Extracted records
#####
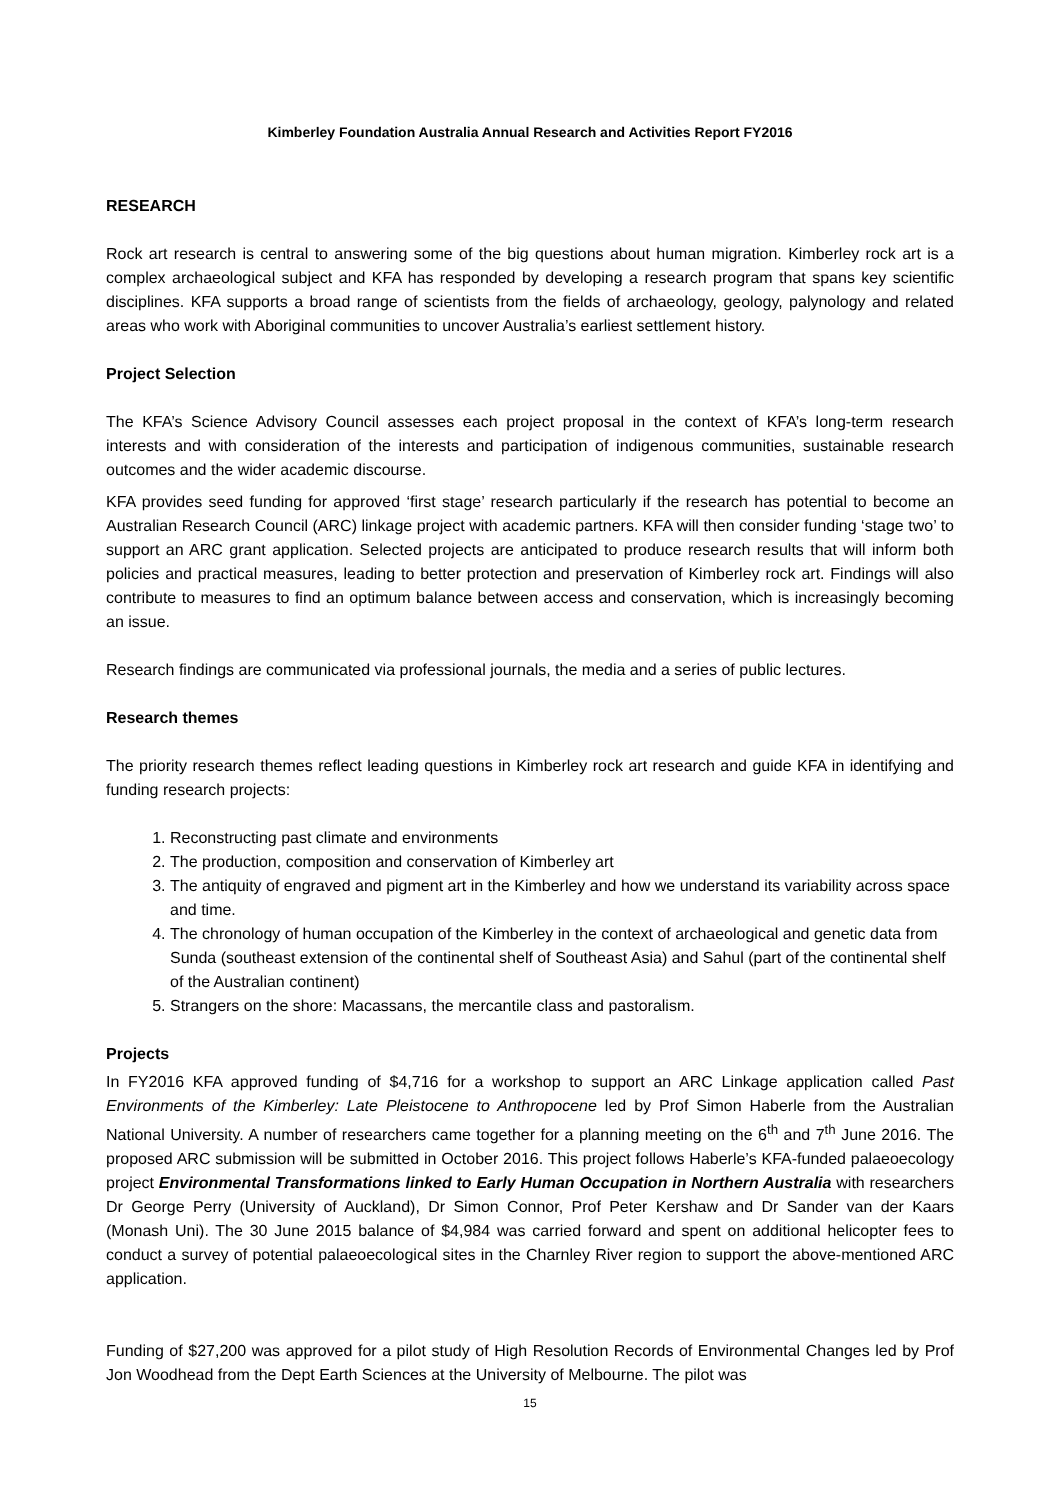Kimberley Foundation Australia Annual Research and Activities Report FY2016
RESEARCH
Rock art research is central to answering some of the big questions about human migration. Kimberley rock art is a complex archaeological subject and KFA has responded by developing a research program that spans key scientific disciplines. KFA supports a broad range of scientists from the fields of archaeology, geology, palynology and related areas who work with Aboriginal communities to uncover Australia’s earliest settlement history.
Project Selection
The KFA’s Science Advisory Council assesses each project proposal in the context of KFA’s long-term research interests and with consideration of the interests and participation of indigenous communities, sustainable research outcomes and the wider academic discourse.
KFA provides seed funding for approved ‘first stage’ research particularly if the research has potential to become an Australian Research Council (ARC) linkage project with academic partners. KFA will then consider funding ‘stage two’ to support an ARC grant application. Selected projects are anticipated to produce research results that will inform both policies and practical measures, leading to better protection and preservation of Kimberley rock art. Findings will also contribute to measures to find an optimum balance between access and conservation, which is increasingly becoming an issue.
Research findings are communicated via professional journals, the media and a series of public lectures.
Research themes
The priority research themes reflect leading questions in Kimberley rock art research and guide KFA in identifying and funding research projects:
1. Reconstructing past climate and environments
2. The production, composition and conservation of Kimberley art
3. The antiquity of engraved and pigment art in the Kimberley and how we understand its variability across space and time.
4. The chronology of human occupation of the Kimberley in the context of archaeological and genetic data from Sunda (southeast extension of the continental shelf of Southeast Asia) and Sahul (part of the continental shelf of the Australian continent)
5. Strangers on the shore: Macassans, the mercantile class and pastoralism.
Projects
In FY2016 KFA approved funding of $4,716 for a workshop to support an ARC Linkage application called Past Environments of the Kimberley: Late Pleistocene to Anthropocene led by Prof Simon Haberle from the Australian National University. A number of researchers came together for a planning meeting on the 6<sup>th</sup> and 7<sup>th</sup> June 2016. The proposed ARC submission will be submitted in October 2016. This project follows Haberle’s KFA-funded palaeoecology project Environmental Transformations linked to Early Human Occupation in Northern Australia with researchers Dr George Perry (University of Auckland), Dr Simon Connor, Prof Peter Kershaw and Dr Sander van der Kaars (Monash Uni). The 30 June 2015 balance of $4,984 was carried forward and spent on additional helicopter fees to conduct a survey of potential palaeoecological sites in the Charnley River region to support the above-mentioned ARC application.
Funding of $27,200 was approved for a pilot study of High Resolution Records of Environmental Changes led by Prof Jon Woodhead from the Dept Earth Sciences at the University of Melbourne. The pilot was
15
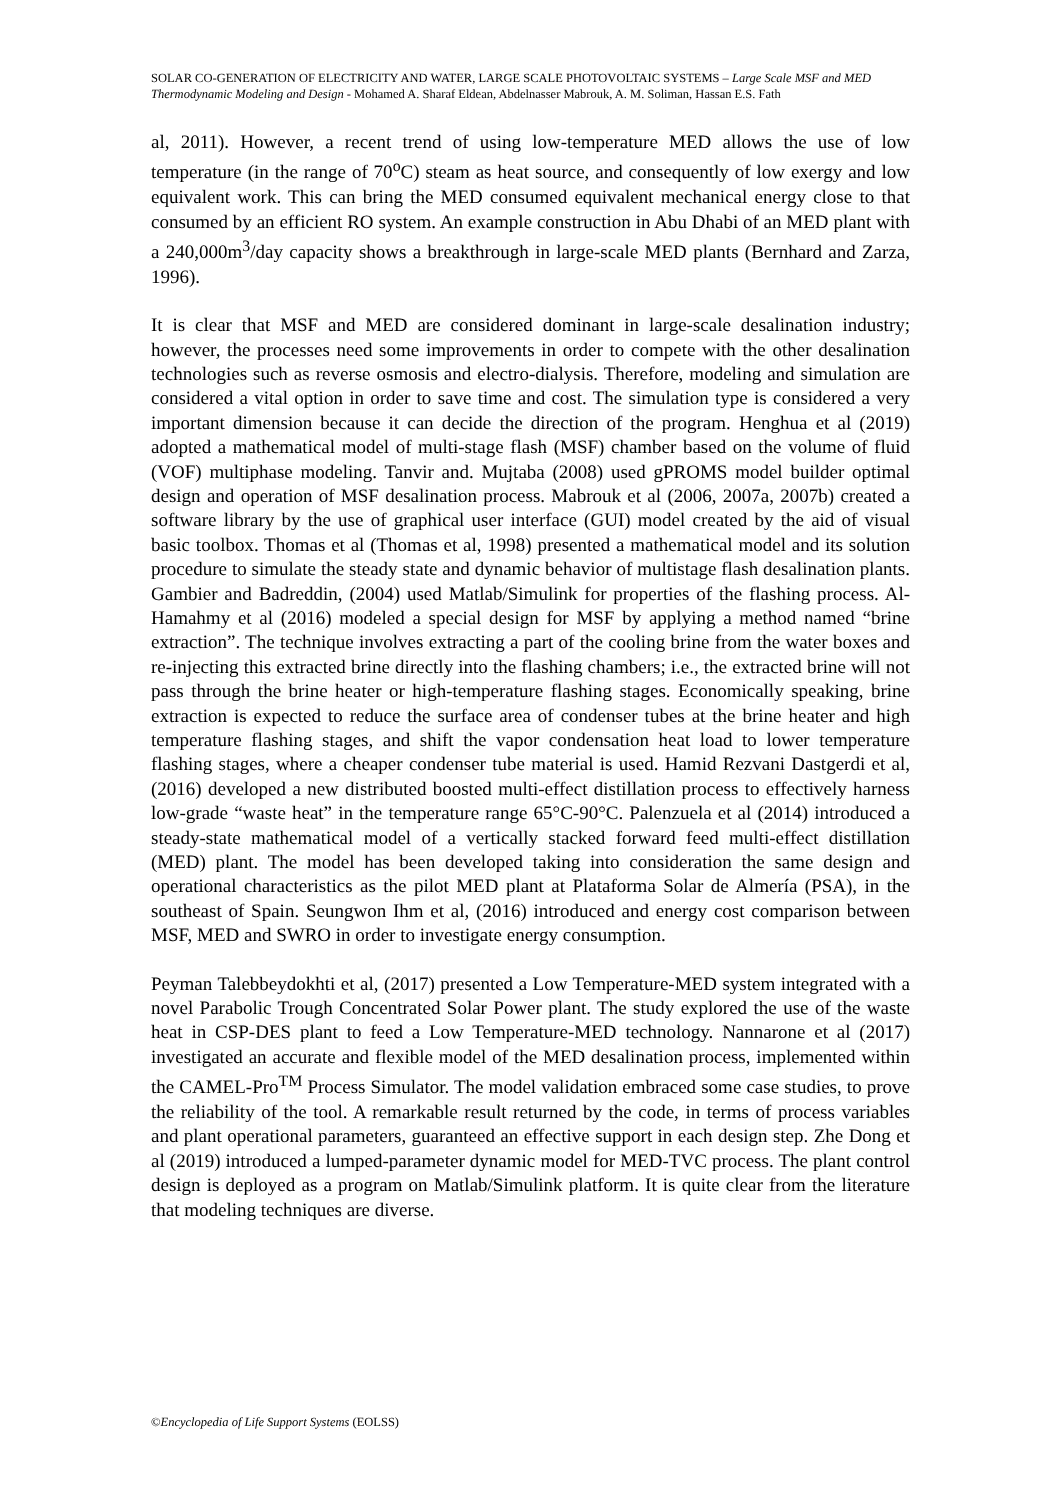SOLAR CO-GENERATION OF ELECTRICITY AND WATER, LARGE SCALE PHOTOVOLTAIC SYSTEMS – Large Scale MSF and MED Thermodynamic Modeling and Design - Mohamed A. Sharaf Eldean, Abdelnasser Mabrouk, A. M. Soliman, Hassan E.S. Fath
al, 2011). However, a recent trend of using low-temperature MED allows the use of low temperature (in the range of 70<sup>o</sup>C) steam as heat source, and consequently of low exergy and low equivalent work. This can bring the MED consumed equivalent mechanical energy close to that consumed by an efficient RO system. An example construction in Abu Dhabi of an MED plant with a 240,000m<sup>3</sup>/day capacity shows a breakthrough in large-scale MED plants (Bernhard and Zarza, 1996).
It is clear that MSF and MED are considered dominant in large-scale desalination industry; however, the processes need some improvements in order to compete with the other desalination technologies such as reverse osmosis and electro-dialysis. Therefore, modeling and simulation are considered a vital option in order to save time and cost. The simulation type is considered a very important dimension because it can decide the direction of the program. Henghua et al (2019) adopted a mathematical model of multi-stage flash (MSF) chamber based on the volume of fluid (VOF) multiphase modeling. Tanvir and. Mujtaba (2008) used gPROMS model builder optimal design and operation of MSF desalination process. Mabrouk et al (2006, 2007a, 2007b) created a software library by the use of graphical user interface (GUI) model created by the aid of visual basic toolbox. Thomas et al (Thomas et al, 1998) presented a mathematical model and its solution procedure to simulate the steady state and dynamic behavior of multistage flash desalination plants. Gambier and Badreddin, (2004) used Matlab/Simulink for properties of the flashing process. Al-Hamahmy et al (2016) modeled a special design for MSF by applying a method named “brine extraction”. The technique involves extracting a part of the cooling brine from the water boxes and re-injecting this extracted brine directly into the flashing chambers; i.e., the extracted brine will not pass through the brine heater or high-temperature flashing stages. Economically speaking, brine extraction is expected to reduce the surface area of condenser tubes at the brine heater and high temperature flashing stages, and shift the vapor condensation heat load to lower temperature flashing stages, where a cheaper condenser tube material is used. Hamid Rezvani Dastgerdi et al, (2016) developed a new distributed boosted multi-effect distillation process to effectively harness low-grade “waste heat” in the temperature range 65°C-90°C. Palenzuela et al (2014) introduced a steady-state mathematical model of a vertically stacked forward feed multi-effect distillation (MED) plant. The model has been developed taking into consideration the same design and operational characteristics as the pilot MED plant at Plataforma Solar de Almería (PSA), in the southeast of Spain. Seungwon Ihm et al, (2016) introduced and energy cost comparison between MSF, MED and SWRO in order to investigate energy consumption.
Peyman Talebbeydokhti et al, (2017) presented a Low Temperature-MED system integrated with a novel Parabolic Trough Concentrated Solar Power plant. The study explored the use of the waste heat in CSP-DES plant to feed a Low Temperature-MED technology. Nannarone et al (2017) investigated an accurate and flexible model of the MED desalination process, implemented within the CAMEL-Pro<sup>TM</sup> Process Simulator. The model validation embraced some case studies, to prove the reliability of the tool. A remarkable result returned by the code, in terms of process variables and plant operational parameters, guaranteed an effective support in each design step. Zhe Dong et al (2019) introduced a lumped-parameter dynamic model for MED-TVC process. The plant control design is deployed as a program on Matlab/Simulink platform. It is quite clear from the literature that modeling techniques are diverse.
©Encyclopedia of Life Support Systems (EOLSS)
#####
◆ **YOUR OBJECTIVE**: Give the lines exactly, from the first line of the entries to the line with "The KFA’s Science", both ends included. Skip the pictures.

◆ **RESPONSE TO THIS EXERCISE**:
Kimberley Foundation Australia Annual Research and Activities Report FY2016
RESEARCH
Rock art research is central to answering some of the big questions about human migration. Kimberley rock art is a complex archaeological subject and KFA has responded by developing a research program that spans key scientific disciplines. KFA supports a broad range of scientists from the fields of archaeology, geology, palynology and related areas who work with Aboriginal communities to uncover Australia’s earliest settlement history.
Project Selection
The KFA’s Science Advisory Council assesses each project proposal in the context of KFA’s long-term research interests and with consideration of the interests and participation of indigenous communities, sustainable research outcomes and the wider academic discourse.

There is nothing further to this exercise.